Diego Santa Cruz

Personal information
- Full name: Diego Anibal Santa Cruz Cantero
- Date of birth: 29 October 1982 (age 42)
- Place of birth: Asunción, Paraguay
- Height: 1.82 m (6 ft 0 in)
- Position(s): Midfielder

Youth career
- 1998–2001: Olimpia Asunción

Senior career*
- Years: Team / Apps / (Gls)
- 2000: Cerro Corá /  / (3)
- 2001–2003: Olimpia Asunción
- 2003–2004: Cerro Corá /  / (6)
- 2004: NK Zadar
- 2004: Olimpia Asunción
- 2005: Sportivo Luqueño

International career^{‡}
- 1999: Paraguay U17 / 2 / (0)
- 2001: Paraguay U20

= Diego Santa Cruz =

Paraguayan footballer (born 1982)

Diego Anibal Santa Cruz Cantero (born 29 October 1982) is a Paraguayan former professional footballer who played as a midfielder.

==Career==
In 2000, Santa Cruz played for Cerro Corá scoring 3 league goals.

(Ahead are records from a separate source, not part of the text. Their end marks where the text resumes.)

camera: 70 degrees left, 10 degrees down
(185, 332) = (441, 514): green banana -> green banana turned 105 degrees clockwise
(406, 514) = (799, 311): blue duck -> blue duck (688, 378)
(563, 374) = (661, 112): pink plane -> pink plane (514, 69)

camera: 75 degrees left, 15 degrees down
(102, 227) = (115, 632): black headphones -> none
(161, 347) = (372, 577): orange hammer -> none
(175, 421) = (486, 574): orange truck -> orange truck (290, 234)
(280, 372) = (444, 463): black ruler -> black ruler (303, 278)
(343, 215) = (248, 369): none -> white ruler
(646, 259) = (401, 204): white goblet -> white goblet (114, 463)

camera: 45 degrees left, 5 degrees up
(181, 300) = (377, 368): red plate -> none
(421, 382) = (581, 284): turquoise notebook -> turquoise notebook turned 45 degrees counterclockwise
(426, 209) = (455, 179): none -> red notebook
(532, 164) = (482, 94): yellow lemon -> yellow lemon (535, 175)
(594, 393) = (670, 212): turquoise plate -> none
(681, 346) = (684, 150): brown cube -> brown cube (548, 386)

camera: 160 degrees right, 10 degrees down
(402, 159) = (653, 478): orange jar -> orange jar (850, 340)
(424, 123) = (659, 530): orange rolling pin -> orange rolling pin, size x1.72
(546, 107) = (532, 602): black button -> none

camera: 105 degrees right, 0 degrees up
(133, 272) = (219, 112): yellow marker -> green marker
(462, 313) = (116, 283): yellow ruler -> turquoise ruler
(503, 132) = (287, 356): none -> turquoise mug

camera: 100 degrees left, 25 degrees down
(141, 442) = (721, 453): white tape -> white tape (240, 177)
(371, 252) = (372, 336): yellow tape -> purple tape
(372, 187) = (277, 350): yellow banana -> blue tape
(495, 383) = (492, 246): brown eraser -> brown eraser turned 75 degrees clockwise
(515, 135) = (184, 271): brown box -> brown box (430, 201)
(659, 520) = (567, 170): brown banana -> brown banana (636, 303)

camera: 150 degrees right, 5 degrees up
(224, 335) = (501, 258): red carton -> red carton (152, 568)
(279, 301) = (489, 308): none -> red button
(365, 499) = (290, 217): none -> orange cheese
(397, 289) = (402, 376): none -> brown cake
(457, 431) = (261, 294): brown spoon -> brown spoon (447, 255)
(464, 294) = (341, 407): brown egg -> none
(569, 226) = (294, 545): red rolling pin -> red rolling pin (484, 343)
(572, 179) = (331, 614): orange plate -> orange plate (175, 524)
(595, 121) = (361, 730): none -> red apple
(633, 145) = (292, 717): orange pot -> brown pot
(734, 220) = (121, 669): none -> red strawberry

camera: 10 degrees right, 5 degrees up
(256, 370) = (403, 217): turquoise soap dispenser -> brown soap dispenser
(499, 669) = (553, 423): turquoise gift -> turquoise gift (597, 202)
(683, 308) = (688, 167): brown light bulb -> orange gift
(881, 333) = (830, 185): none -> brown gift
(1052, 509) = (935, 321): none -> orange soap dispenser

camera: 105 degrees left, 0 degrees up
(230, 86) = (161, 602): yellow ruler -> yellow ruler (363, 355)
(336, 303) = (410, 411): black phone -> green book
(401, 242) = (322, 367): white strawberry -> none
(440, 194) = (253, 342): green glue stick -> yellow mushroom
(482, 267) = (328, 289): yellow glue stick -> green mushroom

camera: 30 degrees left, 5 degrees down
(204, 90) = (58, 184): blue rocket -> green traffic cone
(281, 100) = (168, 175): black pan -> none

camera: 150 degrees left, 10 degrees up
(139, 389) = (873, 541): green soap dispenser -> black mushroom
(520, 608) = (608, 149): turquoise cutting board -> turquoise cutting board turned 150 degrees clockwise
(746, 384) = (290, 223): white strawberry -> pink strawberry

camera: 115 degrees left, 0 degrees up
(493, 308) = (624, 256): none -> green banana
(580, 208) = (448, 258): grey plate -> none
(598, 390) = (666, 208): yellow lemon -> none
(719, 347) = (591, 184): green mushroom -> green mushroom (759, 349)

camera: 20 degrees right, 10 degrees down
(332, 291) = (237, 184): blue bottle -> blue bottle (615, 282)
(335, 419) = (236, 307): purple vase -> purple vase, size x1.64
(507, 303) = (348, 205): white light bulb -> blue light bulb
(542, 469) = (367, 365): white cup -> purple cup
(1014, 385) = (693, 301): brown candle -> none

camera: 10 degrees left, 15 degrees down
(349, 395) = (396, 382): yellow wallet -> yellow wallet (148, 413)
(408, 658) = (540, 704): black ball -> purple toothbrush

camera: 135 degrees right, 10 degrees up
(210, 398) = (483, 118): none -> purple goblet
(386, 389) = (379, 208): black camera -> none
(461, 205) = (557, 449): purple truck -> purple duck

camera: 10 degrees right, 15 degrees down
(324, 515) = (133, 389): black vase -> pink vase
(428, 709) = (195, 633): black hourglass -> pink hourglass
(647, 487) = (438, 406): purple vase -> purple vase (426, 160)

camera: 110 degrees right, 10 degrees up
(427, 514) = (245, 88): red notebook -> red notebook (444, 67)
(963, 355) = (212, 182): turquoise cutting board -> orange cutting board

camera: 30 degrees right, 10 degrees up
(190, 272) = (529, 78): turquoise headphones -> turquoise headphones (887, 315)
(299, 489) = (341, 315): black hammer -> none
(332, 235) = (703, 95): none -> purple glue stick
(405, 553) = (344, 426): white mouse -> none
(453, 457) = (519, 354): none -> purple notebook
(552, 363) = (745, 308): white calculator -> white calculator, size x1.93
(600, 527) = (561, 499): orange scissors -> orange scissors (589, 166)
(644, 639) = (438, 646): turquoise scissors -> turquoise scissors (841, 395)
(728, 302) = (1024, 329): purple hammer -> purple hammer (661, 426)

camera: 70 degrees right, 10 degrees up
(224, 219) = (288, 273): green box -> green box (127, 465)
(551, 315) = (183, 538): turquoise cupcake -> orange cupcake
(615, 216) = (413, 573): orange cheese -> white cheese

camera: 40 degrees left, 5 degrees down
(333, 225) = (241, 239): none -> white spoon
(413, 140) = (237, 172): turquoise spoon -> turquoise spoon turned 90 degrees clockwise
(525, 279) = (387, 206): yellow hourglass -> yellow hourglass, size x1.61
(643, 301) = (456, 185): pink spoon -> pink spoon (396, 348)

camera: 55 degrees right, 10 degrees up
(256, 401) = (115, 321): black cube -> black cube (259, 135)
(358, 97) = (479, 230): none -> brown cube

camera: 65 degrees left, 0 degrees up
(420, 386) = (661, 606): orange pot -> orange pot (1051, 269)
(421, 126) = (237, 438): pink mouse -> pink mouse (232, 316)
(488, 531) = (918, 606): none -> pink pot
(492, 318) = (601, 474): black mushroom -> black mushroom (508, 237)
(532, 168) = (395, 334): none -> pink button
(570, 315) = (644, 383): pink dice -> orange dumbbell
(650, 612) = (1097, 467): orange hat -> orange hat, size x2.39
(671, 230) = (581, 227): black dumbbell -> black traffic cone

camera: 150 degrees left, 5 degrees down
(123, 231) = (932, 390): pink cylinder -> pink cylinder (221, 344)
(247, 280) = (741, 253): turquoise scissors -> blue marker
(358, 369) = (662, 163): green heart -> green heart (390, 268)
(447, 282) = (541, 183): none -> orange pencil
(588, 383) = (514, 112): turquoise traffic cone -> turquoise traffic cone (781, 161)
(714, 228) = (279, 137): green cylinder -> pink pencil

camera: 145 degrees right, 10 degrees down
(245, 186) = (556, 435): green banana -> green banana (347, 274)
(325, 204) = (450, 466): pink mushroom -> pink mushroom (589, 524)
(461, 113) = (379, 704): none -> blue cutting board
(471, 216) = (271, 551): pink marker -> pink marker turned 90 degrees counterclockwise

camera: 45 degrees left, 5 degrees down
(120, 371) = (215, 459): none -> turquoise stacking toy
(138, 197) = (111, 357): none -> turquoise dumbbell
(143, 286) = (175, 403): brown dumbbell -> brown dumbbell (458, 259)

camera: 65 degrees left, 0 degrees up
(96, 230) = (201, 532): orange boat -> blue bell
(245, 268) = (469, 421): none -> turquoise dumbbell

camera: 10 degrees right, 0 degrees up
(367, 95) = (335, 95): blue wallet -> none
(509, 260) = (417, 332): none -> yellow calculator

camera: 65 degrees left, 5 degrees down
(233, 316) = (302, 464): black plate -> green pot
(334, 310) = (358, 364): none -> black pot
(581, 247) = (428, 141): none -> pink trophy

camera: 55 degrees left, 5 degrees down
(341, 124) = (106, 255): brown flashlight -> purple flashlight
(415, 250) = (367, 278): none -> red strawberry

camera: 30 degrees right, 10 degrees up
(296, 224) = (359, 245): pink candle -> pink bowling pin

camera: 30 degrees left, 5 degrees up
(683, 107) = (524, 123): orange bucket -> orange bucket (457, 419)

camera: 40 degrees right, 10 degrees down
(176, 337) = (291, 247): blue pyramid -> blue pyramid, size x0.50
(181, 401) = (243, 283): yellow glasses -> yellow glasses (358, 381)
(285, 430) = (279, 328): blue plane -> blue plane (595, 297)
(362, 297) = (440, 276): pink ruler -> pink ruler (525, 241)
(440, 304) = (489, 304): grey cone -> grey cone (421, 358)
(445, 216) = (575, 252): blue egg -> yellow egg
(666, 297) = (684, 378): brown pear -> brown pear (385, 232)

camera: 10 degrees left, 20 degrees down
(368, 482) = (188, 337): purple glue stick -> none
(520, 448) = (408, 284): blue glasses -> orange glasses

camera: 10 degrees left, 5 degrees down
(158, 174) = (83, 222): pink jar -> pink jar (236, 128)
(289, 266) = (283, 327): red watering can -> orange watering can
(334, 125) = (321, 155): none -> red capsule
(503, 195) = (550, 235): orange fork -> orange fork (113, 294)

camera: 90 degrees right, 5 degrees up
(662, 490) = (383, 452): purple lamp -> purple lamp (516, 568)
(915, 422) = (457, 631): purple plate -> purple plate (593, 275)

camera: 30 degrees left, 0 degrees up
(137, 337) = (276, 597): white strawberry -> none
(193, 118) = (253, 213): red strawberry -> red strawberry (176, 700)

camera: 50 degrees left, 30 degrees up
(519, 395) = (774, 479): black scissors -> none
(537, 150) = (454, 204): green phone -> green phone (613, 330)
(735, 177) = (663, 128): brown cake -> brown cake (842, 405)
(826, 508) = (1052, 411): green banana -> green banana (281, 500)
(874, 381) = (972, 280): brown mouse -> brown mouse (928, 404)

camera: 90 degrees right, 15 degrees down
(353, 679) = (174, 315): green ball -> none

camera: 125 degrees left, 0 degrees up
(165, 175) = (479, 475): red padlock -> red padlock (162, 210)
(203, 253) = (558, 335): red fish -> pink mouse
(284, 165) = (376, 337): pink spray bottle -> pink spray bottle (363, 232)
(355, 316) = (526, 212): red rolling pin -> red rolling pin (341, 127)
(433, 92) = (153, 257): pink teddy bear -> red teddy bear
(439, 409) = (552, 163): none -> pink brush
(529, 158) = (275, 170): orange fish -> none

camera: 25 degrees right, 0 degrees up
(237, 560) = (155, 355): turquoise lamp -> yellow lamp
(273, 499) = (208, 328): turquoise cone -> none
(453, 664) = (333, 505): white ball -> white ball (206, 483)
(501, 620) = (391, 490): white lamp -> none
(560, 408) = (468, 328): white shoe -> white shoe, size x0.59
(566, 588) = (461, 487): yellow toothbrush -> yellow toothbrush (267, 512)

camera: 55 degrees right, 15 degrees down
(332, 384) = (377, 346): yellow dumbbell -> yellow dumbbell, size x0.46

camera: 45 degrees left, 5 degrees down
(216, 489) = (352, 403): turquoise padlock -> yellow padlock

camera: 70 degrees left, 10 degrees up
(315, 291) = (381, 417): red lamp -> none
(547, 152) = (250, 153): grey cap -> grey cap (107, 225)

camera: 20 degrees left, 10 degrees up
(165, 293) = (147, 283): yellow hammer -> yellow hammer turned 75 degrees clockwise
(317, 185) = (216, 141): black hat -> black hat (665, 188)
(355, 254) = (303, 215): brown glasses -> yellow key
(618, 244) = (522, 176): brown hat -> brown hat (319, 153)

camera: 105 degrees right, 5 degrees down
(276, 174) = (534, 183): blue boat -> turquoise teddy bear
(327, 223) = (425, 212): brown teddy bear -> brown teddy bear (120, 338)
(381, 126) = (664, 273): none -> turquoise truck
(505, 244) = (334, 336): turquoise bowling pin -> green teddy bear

In September 2003, Santa Cruz scored for Cerro Corá in a 1–0 home victory against Universal Encarnación in Paraguay's Division Intermedia.

In the 2004 season, Santa Cruz scored 5 league goals.

He has played for NK Zadar and Sportivo Luqueño.

==International career==
In 1999, Santa Cruz was member of the Paraguay national under-17 football team and was selected as part of the 23-man squad for the 1999 FIFA U-17 World Championship.

In 2001, Santa Cruz was part of the Paraguay national under-20 football team.

==Personal life==
Diego is the younger brother of the striker Roque Santa Cruz, and older brother of Julio Santa Cruz.